I am trying to create Hive external table using Beeline on top of S3 object storage using "S3a//" scheme.I have followed the official cloudera documentation and configured the below properties.
- fs.s3a.access.key
- fs.s3a.secret.key
- fs.s3a.endpoint
I am able to run hadoop fs -Dfs.s3a.access.key=<access_key> -Dfs.s3a.secret.key=<secret_key> -Dfs.s3a.endpoint=<host_port> -ls s3a://<bucket_name>/dir/
successfully and able to see the directories. So I know my credentials, bucket access, and overall Hadoop setup is valid.
However, when I attempt to access the same s3 resources from hive(Beeline), e.g. run CREATE EXTERNAL TABLE statements using LOCATION 's3a://[bucket-name]/dir/', it fails.
Configurations
set fs.s3a.access.key=<access_key>;
set fs.s3a.secret.key=<secret_key>;
set fs.s3a.endpoint=<host:port>;
Query
CREATE EXTERNAL TABLE NAME_TEST_S3(name string, age int) ROW FORMAT DELIMITED FIELDS TERMINATED BY ',' STORED AS TextFile LOCATION 's3a://<bucket_name>/dir/'
I am getting below error.
ERROR : FAILED: Execution error, return code 40000 from org.apache.hadoop.hive.ql.ddl.DDLTask.

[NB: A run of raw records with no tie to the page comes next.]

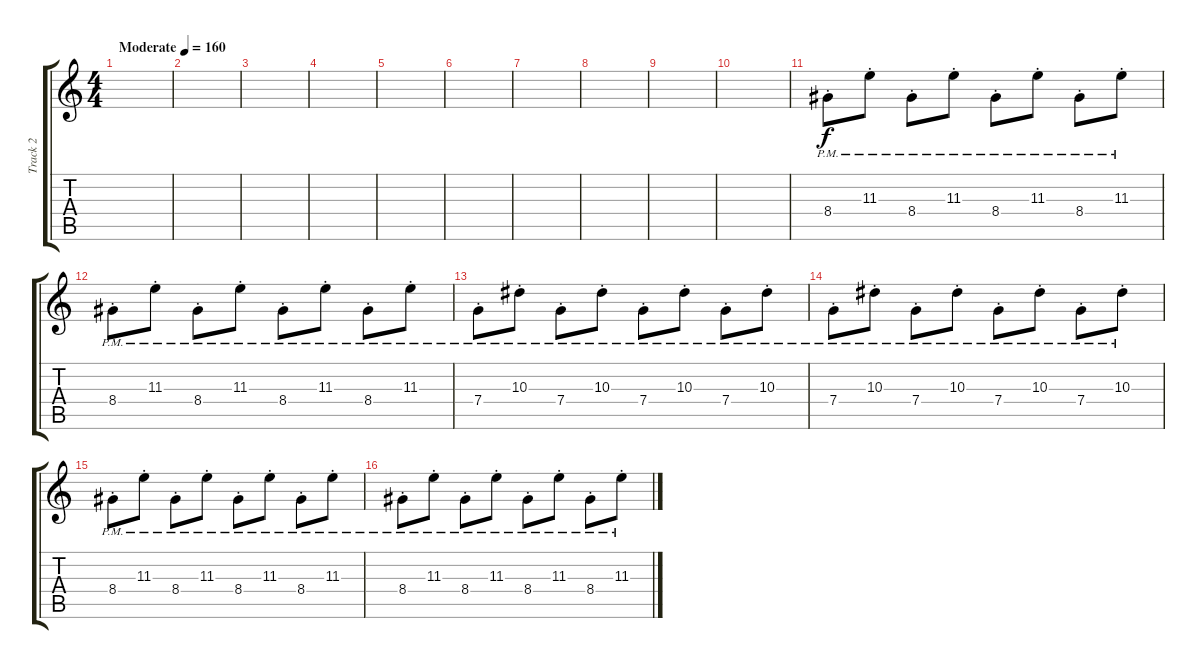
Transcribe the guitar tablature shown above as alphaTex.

\track ("Track 2" "Track 2") {instrument overdrivenguitar}
\staff {score tabs}
\tuning (D4 A3 F3 C3 G2 C2) {hide}
\ts (4 4)
\tempo (160 "Moderate")
\clef g2
\ks c
|
|
|
|
|
|
|
|
|
|
8.4{pm st}.8 11.3{pm st}.8 8.4{pm st}.8 11.3{pm st}.8 8.4{pm st}.8 11.3{pm st}.8 8.4{pm st}.8 11.3{pm st}.8 |
8.4{pm st}.8 11.3{pm st}.8 8.4{pm st}.8 11.3{pm st}.8 8.4{pm st}.8 11.3{pm st}.8 8.4{pm st}.8 11.3{pm st}.8 |
7.4{pm st}.8 10.3{pm st}.8 7.4{pm st}.8 10.3{pm st}.8 7.4{pm st}.8 10.3{pm st}.8 7.4{pm st}.8 10.3{pm st}.8 |
7.4{pm st}.8 10.3{pm st}.8 7.4{pm st}.8 10.3{pm st}.8 7.4{pm st}.8 10.3{pm st}.8 7.4{pm st}.8 10.3{pm st}.8 |
8.4{pm st}.8 11.3{pm st}.8 8.4{pm st}.8 11.3{pm st}.8 8.4{pm st}.8 11.3{pm st}.8 8.4{pm st}.8 11.3{pm st}.8 |
8.4{pm st}.8 11.3{pm st}.8 8.4{pm st}.8 11.3{pm st}.8 8.4{pm st}.8 11.3{pm st}.8 8.4{pm st}.8 11.3{pm st}.8
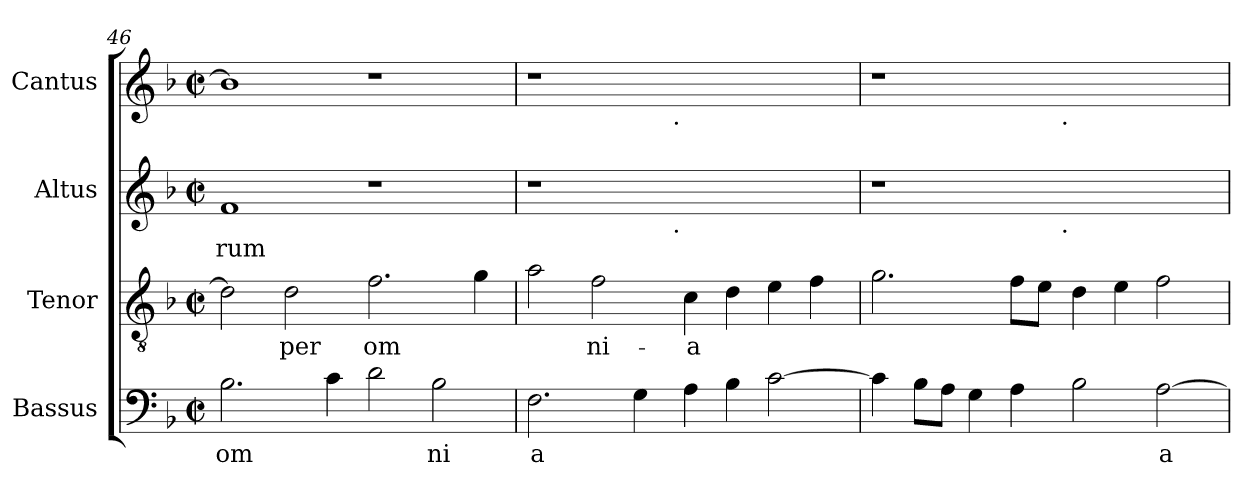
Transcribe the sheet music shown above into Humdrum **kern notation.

**kern	**text	**kern	**text	**kern	**text	**kern	**text
*part4	*part4	*part3	*part3	*part2	*part2	*part1	*part1
*staff4	*staff4	*staff3	*staff3	*staff2	*staff2	*staff1	*staff1
*I"Bassus	*	*I"Tenor	*	*I"Altus	*	*I"Cantus	*
*clefF4	*	*clefGv2	*	*clefG2	*	*clefG2	*
*k[b-]	*	*k[b-]	*	*k[b-]	*	*k[b-]	*
*F:	*	*F:	*	*F:	*	*F:	*
*M2/2	*	*M2/2	*	*M2/2	*	*M2/2	*
*met(c|)	*	*met(c|)	*	*met(c|)	*	*met(c|)	*
=46	=46	=46	=46	=46	=46	=46	=46
!	!LO:LY:b:cj	!	!LO:LY:b:cj	!	!LO:LY:b:cj	!	!LO:LY:b:cj
2.B-\	om	2d\]	--	1f	rum	1b-]	.
!	!	!	!LO:LY:b:cj	!	!	!	!
.	.	2d\	-per	.	.	.	.
!	!LO:LY:b:cj	!	!	!	!	!	!
4c\	.	.	.	.	.	.	.
!	!LO:LY:b:cj	!	!LO:LY:b:cj	!	!	!	!
2d\	.	2.f\	om-	1r	.	1r	.
!	!LO:LY:b:cj	!	!	!	!	!	!
2B-\	ni	.	.	.	.	.	.
!	!	!	!LO:LY:b:cj	!	!	!	!
.	.	4g\	--	.	.	.	.
=47	=47	=47	=47	=47	=47	=47	=47
!	!LO:LY:b:cj	!	!LO:LY:b:cj	!	!	!	!
*	*	*	*	*^	*	*^	*
2.F\	a	2a\	--	1r	2ryy	.	1r	2ryy	.
!	!	!	!LO:LY:b:cj	!	!	!	!	!	!
.	.	2f\	-ni-	.	4...ryy	.	.	4...ryy	.
!	!LO:LY:b:cj	!	!	!	!	!	!	!	!
4G\	.	.	.	.	.	.	.	.	.
!	!	!	!	!	!	!	!	!LO:TX:b:t=.	!
!	!	!	!	!	!LO:TX:b:t=.	!	!	!	!
.	.	.	.	.	1ryy	.	.	1ryy	.
!	!LO:LY:b:cj	!	!LO:LY:b:cj	!	!	!	!	!	!
4A\	.	4c\	-a	1ryy	.	.	1ryy	.	.
!	!LO:LY:b:cj	!	!LO:LY:b:cj	!	!	!	!	!	!
4B-\	.	4d\	.	.	.	.	.	.	.
!	!LO:LY:b:cj	!	!LO:LY:b:cj	!	!	!	!	!	!
[>2c\	.	4e\	.	.	.	.	.	.	.
!	!	!	!LO:LY:b:cj	!	!	!	!	!	!
.	.	4f\	.	.	.	.	.	.	.
.	.	.	.	.	32ryy	.	.	32ryy	.
=48	=48	=48	=48	=48	=48	=48	=48	=48	=48
!	!LO:LY:b:cj	!	!LO:LY:b:cj	!	!	!	!	!	!
4c\]	.	2.g\	.	1r	2ryy	.	1r	2ryy	.
!	!LO:LY:b:cj	!	!	!	!	!	!	!	!
8B-\L	.	.	.	.	.	.	.	.	.
!	!LO:LY:b:cj	!	!	!	!	!	!	!	!
8A\J	.	.	.	.	.	.	.	.	.
!	!LO:LY:b:cj	!	!	!	!	!	!	!	!
4G\	.	.	.	.	4...ryy	.	.	4...ryy	.
!	!LO:LY:b:cj	!	!LO:LY:b:cj	!	!	!	!	!	!
4A\	.	8f\L	.	.	.	.	.	.	.
!	!	!	!LO:LY:b:cj	!	!	!	!	!	!
.	.	8e\J	.	.	.	.	.	.	.
!	!	!	!	!	!	!	!	!LO:TX:b:t=.	!
!	!	!	!	!	!LO:TX:b:t=.	!	!	!	!
.	.	.	.	.	1ryy	.	.	1ryy	.
!	!LO:LY:b:cj	!	!LO:LY:b:cj	!	!	!	!	!	!
2B-\	.	4d\	.	1ryy	.	.	1ryy	.	.
!	!	!	!LO:LY:b:cj	!	!	!	!	!	!
.	.	4e\	.	.	.	.	.	.	.
!	!LO:LY:b:cj	!	!LO:LY:b:cj	!	!	!	!	!	!
[<2A\	a	2f\	.	.	.	.	.	.	.
.	.	.	.	.	32ryy	.	.	32ryy	.
*	*	*	*	*v	*v	*	*	*	*
*	*	*	*	*	*	*v	*v	*
=	=	=	=	=	=	=	=
*-	*-	*-	*-	*-	*-	*-	*-
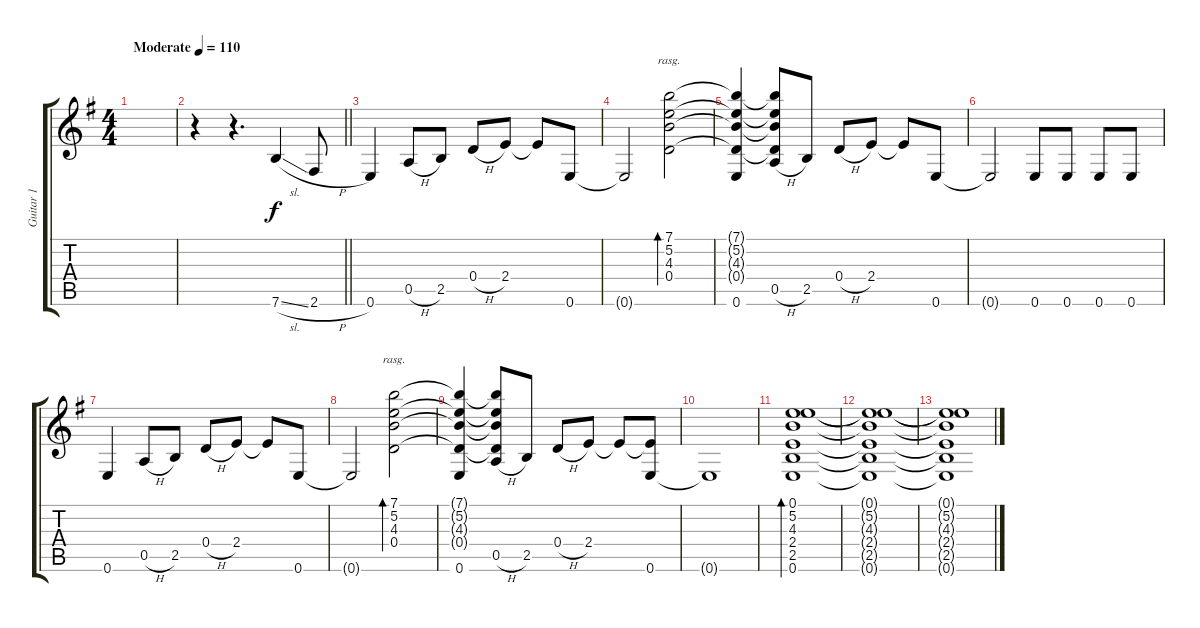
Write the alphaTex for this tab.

\track ("Guitar 1" "Guitar 1") {instrument acousticguitarsteel}
\staff {score tabs}
\tuning (E4 B3 G3 D3 A2 E2) {hide}
\ts (4 4)
\tempo (110 "Moderate")
\clef g2
\ks g
|
\barLineRight lightlight
r.4 r.4{d} 7.6{sl}.4 2.6{h}.8 |
0.6.4 0.5{h}.8 2.5.8 0.4{h}.8 2.4.8 2.4{t}.8 0.6.8 |
0.6{t}.2 (7.1 5.2 4.3 0.4).2{bd 480 rasg ii} |
(7.1{t} 5.2{t} 4.3{t} 0.4{t} 0.6).4 (7.1{t} 5.2{t} 4.3{t} 0.4{t} 0.5{h}).8 2.5.8 0.4{h}.8 2.4.8 2.4{t}.8 0.6.8 |
0.6{t}.2 0.6.8 0.6.8 0.6.8 0.6.8 |
0.6.4 0.5{h}.8 2.5.8 0.4{h}.8 2.4.8 2.4{t}.8 0.6.8 |
0.6{t}.2 (7.1 5.2 4.3 0.4).2{bd 480 rasg ii} |
(7.1{t} 5.2{t} 4.3{t} 0.4{t} 0.6).4 (7.1{t} 5.2{t} 4.3{t} 0.4{t} 0.5{h}).8 2.5.8 0.4{h}.8 2.4.8 2.4{t}.8 (2.4{t} 0.6).8 |
0.6{t}.1 |
(0.1 5.2 4.3 2.4 2.5 0.6).1{bd 240} |
(0.1{t} 5.2{t} 4.3{t} 2.4{t} 2.5{t} 0.6{t}).1{volume 7} |
(0.1{t} 5.2{t} 4.3{t} 2.4{t} 2.5{t} 0.6{t}).1{volume 0}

MetaException(message:Got exception: java.nio.file.AccessDeniedException <bucket_name>: org.apache.hadooop.fs.s3a.auth.NoAuthWithAWSException: No AWS Credentials provided by TemporaryAWSCredentialsProvider SimpleAWSCredentialsProvider EnvironmentVariableCredentialsProvider IAMInstanceCredentialsProvider : com.amazonaws.sdkClientException: Unable to load AWS Credentials from environment variables (AWS_ACCESS_KEY_ID (or AWS_ACCESS_KEY) and AWS_SECRET_KEY (or AWS_SECRET_ACCESS_KEY)) (state=08S01, code=40000)
Note : I am using CDH-7.1.6 , Hive 3.1.3 and S3 object storage. I am able to access the same s3 resources using hadoop fs as well as using spark scala read api
Anyone have any idea what's missing from this equation?